**Data for this task:**
[Start of section]

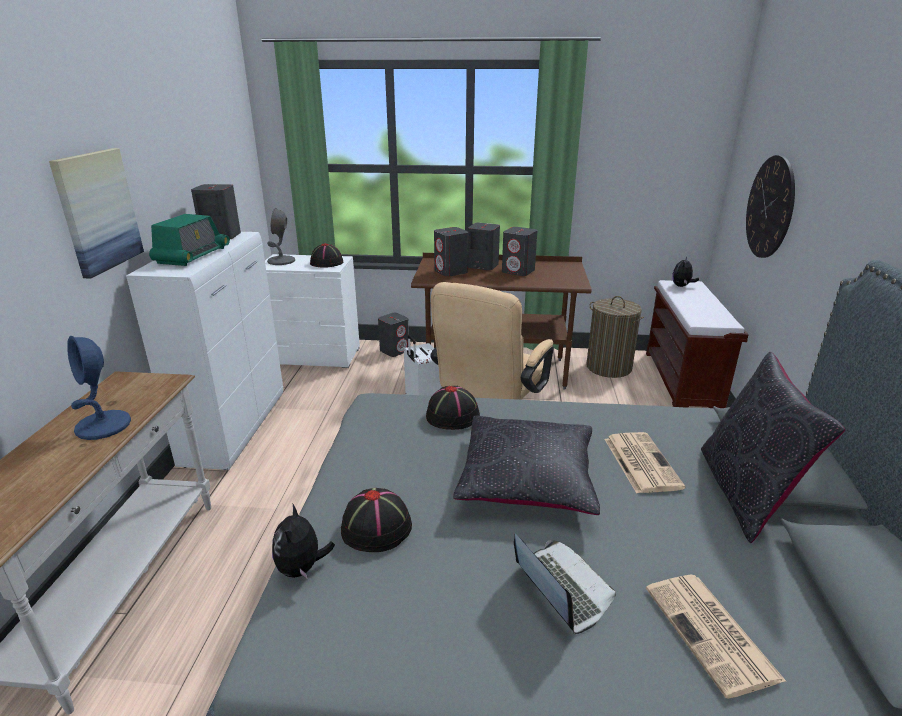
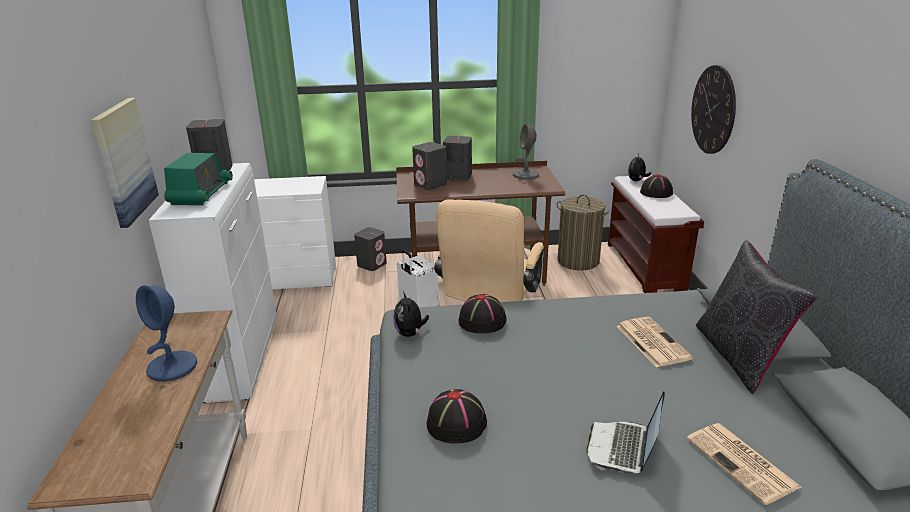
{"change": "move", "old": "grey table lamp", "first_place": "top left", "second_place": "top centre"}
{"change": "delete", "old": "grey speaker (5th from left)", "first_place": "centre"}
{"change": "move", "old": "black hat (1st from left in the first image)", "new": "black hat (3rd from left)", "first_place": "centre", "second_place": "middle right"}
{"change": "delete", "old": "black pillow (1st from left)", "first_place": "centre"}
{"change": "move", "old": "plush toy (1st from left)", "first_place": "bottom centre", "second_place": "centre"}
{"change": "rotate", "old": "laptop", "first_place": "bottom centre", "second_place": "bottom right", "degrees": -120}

[End of section]
[Start of section]

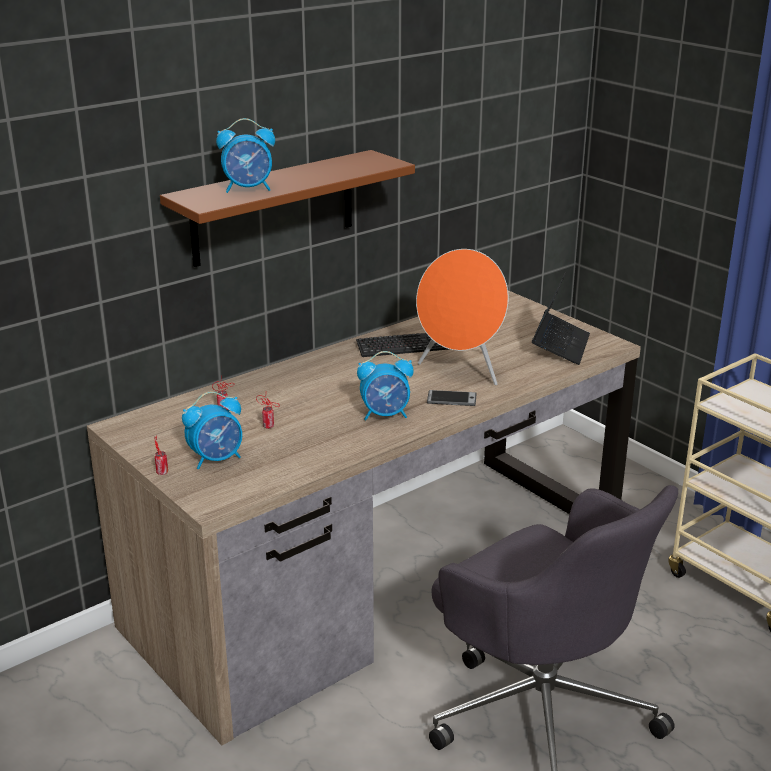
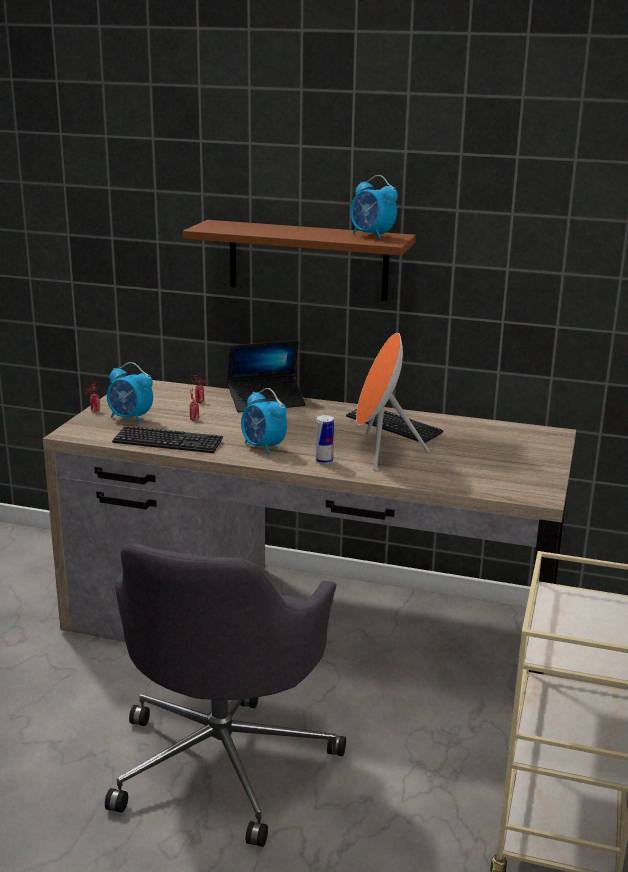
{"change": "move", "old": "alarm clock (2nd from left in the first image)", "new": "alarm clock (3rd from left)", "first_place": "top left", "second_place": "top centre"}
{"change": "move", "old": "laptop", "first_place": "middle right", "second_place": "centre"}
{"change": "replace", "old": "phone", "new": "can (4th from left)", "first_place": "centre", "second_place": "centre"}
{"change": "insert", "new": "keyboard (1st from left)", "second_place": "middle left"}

[End of section]

**About this task:** Go through the records and gather the lines that hold "laptop".

**Output for this task:**
{"change": "rotate", "old": "laptop", "first_place": "bottom centre", "second_place": "bottom right", "degrees": -120}
{"change": "move", "old": "laptop", "first_place": "middle right", "second_place": "centre"}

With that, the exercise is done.